On Debt Limit, Democrats Are Sleepwalking Toward Another Avoidable Crisis
WASHINGTON, D.C. – U.S. Senate Republican Leader Mitch McConnell (R-KY) delivered the following remarks today on the Senate floor regarding the debt limit:
“I want to begin today with a quotation.
“‘Because this massive accumulation of debt was predicted, because it was foreseeable, because it was unnecessary, because it was the result of willful and reckless disregard for the warnings that were given and for the fundamentals of economic management, I am voting against the debt limit increase.’
“That was then-Senator Joe Biden in March of 2006. Right before every single Democratic Senator voted against raising the debt limit and made a unified Republican government do it alone.
“Here’s another quotation: ‘Today's fiscal mess… is the inevitable outcome of policies that consistently ignored evidence and experience… My symbolic vote against raising the debt limit would have been a protest of the policies that have brought us to this point, and a demand that we change course.’
“The same speaker, then-Senator Biden, two years earlier in 2004.
“As Senate Republicans have made clear since July, and as I reminded the President in a letter this morning, his sentiments then are our sentiments now.
“Now, for the last few weeks, Washington Democrats tried to forget that they lined up to oppose debt limit increases during united Republican government. They pretended these votes are always bipartisan.
“Well, that was false. So now our colleagues have moved on to yet another new argument that is equally flimsy.
“Now they claim they’d be perfectly happy to handle this responsibility with 51 votes done one way… but they’d rather risk the nation’s credit than do it with 51 votes a slightly different way.
“I’m not kidding. This is their position. The President said it today. The reconciliation procedure would be slightly more inconvenient.
“A few more days. A few more votes they’d rather duck. The Democratic leaders running America are saying with a straight face that the entire U.S. economy should live or die based on the procedural convenience of Washington Democrats.
“They have no problem re-using the party-line process over and over to spend trillions and transform the country. But now, for this purpose only, they suddenly and mysteriously find it unappealing.
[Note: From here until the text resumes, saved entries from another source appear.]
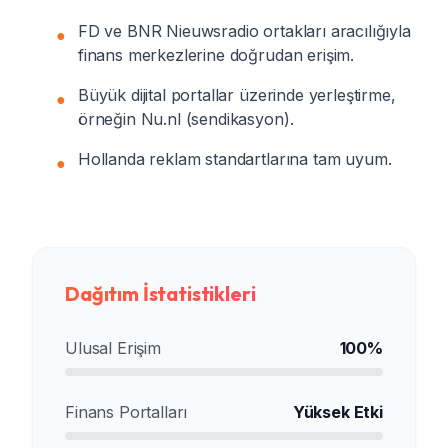
FD ve BNR Nieuwsradio ortakları aracılığıyla
●
finans merkezlerine doğrudan erişim.
Büyük dijital portallar üzerinde yerleştirme,
●
örneğin Nu.nl (sendikasyon).
Hollanda reklam standartlarına tam uyum.
●
Dağıtım İstatistikleri
Ulusal Erişim
100%
Finans Portalları
Yüksek Etki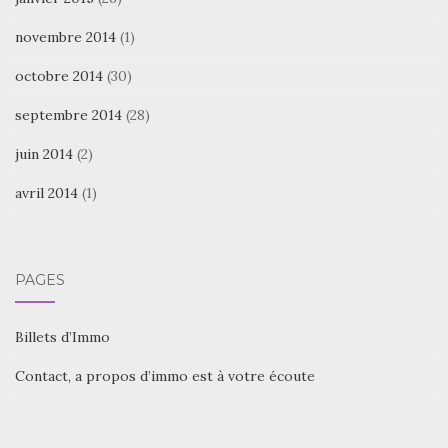
novembre 2014
(1)
octobre 2014
(30)
septembre 2014
(28)
juin 2014
(2)
avril 2014
(1)
PAGES
Billets d’Immo
Contact, a propos d’immo est à votre écoute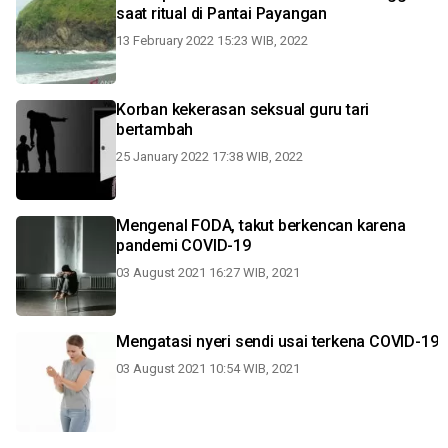
saat ritual di Pantai Payangan
13 February 2022 15:23 WIB, 2022
Korban kekerasan seksual guru tari
bertambah
25 January 2022 17:38 WIB, 2022
Mengenal FODA, takut berkencan karena
pandemi COVID-19
03 August 2021 16:27 WIB, 2021
Mengatasi nyeri sendi usai terkena COVID-19
03 August 2021 10:54 WIB, 2021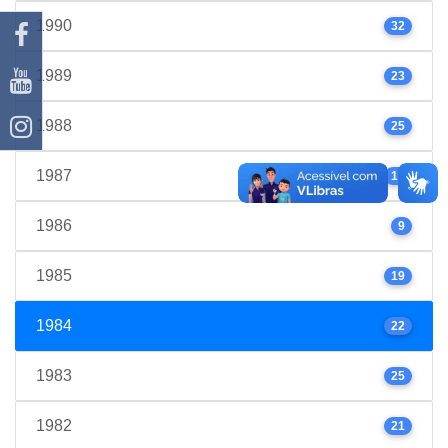
1990
32
1989
23
1988
25
1987
17
1986
9
1985
19
1984
22
1983
25
1982
21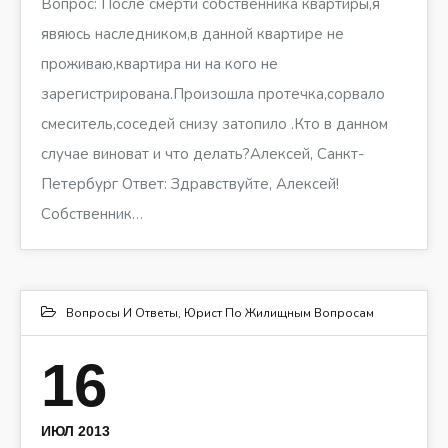
Вопрос: После смерти собственника квартиры,я
явяюсь наследником,в данной квартире не
проживаю,квартира ни на кого не
зарегистрирована.Произошла протечка,сорвало
смеситель,соседей снизу затопило .Кто в данном
случае виноват и что делать?Алексей, Санкт-
Петербург Ответ: Здравствуйте, Алексей!
Собственник…
Вопросы И Ответы
,
Юрист По Жилищным Вопросам
16
ИЮЛ 2013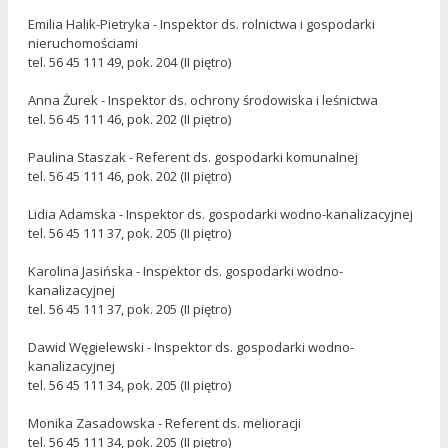
Emilia Halik-Pietryka - Inspektor ds. rolnictwa i gospodarki
nieruchomościami
tel. 56 45 111 49, pok. 204 (II piętro)
Anna Żurek - Inspektor ds. ochrony środowiska i leśnictwa
tel. 56 45 111 46, pok. 202 (II piętro)
Paulina Staszak - Referent ds. gospodarki komunalnej
tel. 56 45 111 46, pok. 202 (II piętro)
Lidia Adamska - Inspektor ds. gospodarki wodno-kanalizacyjnej
tel. 56 45 111 37, pok. 205 (II piętro)
Karolina Jasińska - Inspektor ds. gospodarki wodno-
kanalizacyjnej
tel. 56 45 111 37, pok. 205 (II piętro)
Dawid Węgielewski - Inspektor ds. gospodarki wodno-
kanalizacyjnej
tel. 56 45 111 34, pok. 205 (II piętro)
Monika Zasadowska - Referent ds. melioracji
tel. 56 45 111 34, pok. 205 (II piętro)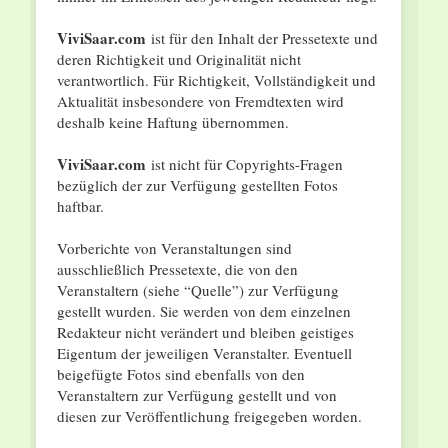
ViviSaar.com
ist für den Inhalt der Pressetexte und
deren Richtigkeit und Originalität nicht
verantwortlich. Für Richtigkeit, Vollständigkeit und
Aktualität insbesondere von Fremdtexten wird
deshalb keine Haftung übernommen.
ViviSaar.com
ist nicht für Copyrights-Fragen
bezüglich der zur Verfügung gestellten Fotos
haftbar.
Vorberichte von Veranstaltungen sind
ausschließlich Pressetexte, die von den
Veranstaltern (siehe “Quelle”) zur Verfügung
gestellt wurden. Sie werden von dem einzelnen
Redakteur nicht verändert und bleiben geistiges
Eigentum der jeweiligen Veranstalter. Eventuell
beigefügte Fotos sind ebenfalls von den
Veranstaltern zur Verfügung gestellt und von
diesen zur Veröffentlichung freigegeben worden.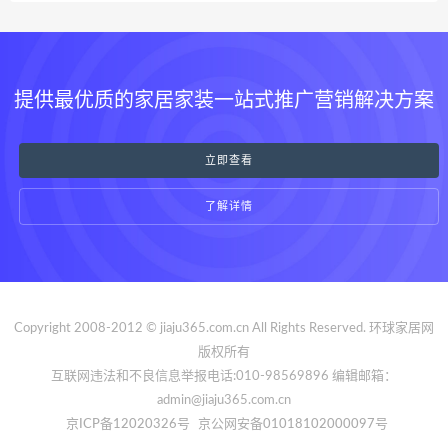
提供最优质的家居家装一站式推广营销解决方案
立即查看
了解详情
Copyright 2008-2012 © jiaju365.com.cn All Rights Reserved. 环球家居网
版权所有
互联网违法和不良信息举报电话:010-98569896 编辑邮箱：
admin@jiaju365.com.cn
京ICP备12020326号
京公网安备01018102000097号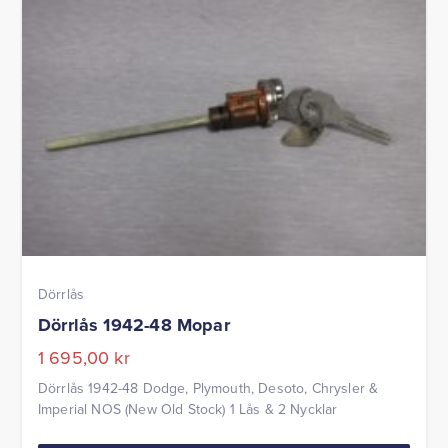
Dörrlås
Dörrlås 1942-48 Mopar
1 695,00
kr
Dörrlås 1942-48 Dodge, Plymouth, Desoto, Chrysler &
Imperial NOS (New Old Stock) 1 Lås & 2 Nycklar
“Democrats could not be more capable of handling this on their own. Just months ago, the Democratic Leader won new powers to re-use reconciliation over and over. They don’t even need our consent to set a vote at 51 instead of 60. They need even less help raising the debt limit than majorities needed in the past.
“Trust me, Madam President, if Republicans were sitting on a hidden veto power to stop reconciliation bills, you would have heard about it back in the springtime.
“The majority doesn’t need our votes. They just want a bipartisan shortcut around procedural hurdles they can clear on their own. And they want that shortcut so they can pivot right back to partisan spending as fast as possible. They want a bipartisan shortcut to get right back to more partisan hardball!
“And Republicans have spent two and a half months explaining they will not get it.
“This unified Democratic government is having trouble governing. They couldn’t even pass the bipartisan infrastructure bill which the President negotiated and the Speaker of the House promised would pass last week.
“The majority needs to stop sleepwalking toward yet another preventable crisis. Democrats need to tackle the debt limit. We gave them a road map and three months’ notice. I suggest that our colleagues get moving.”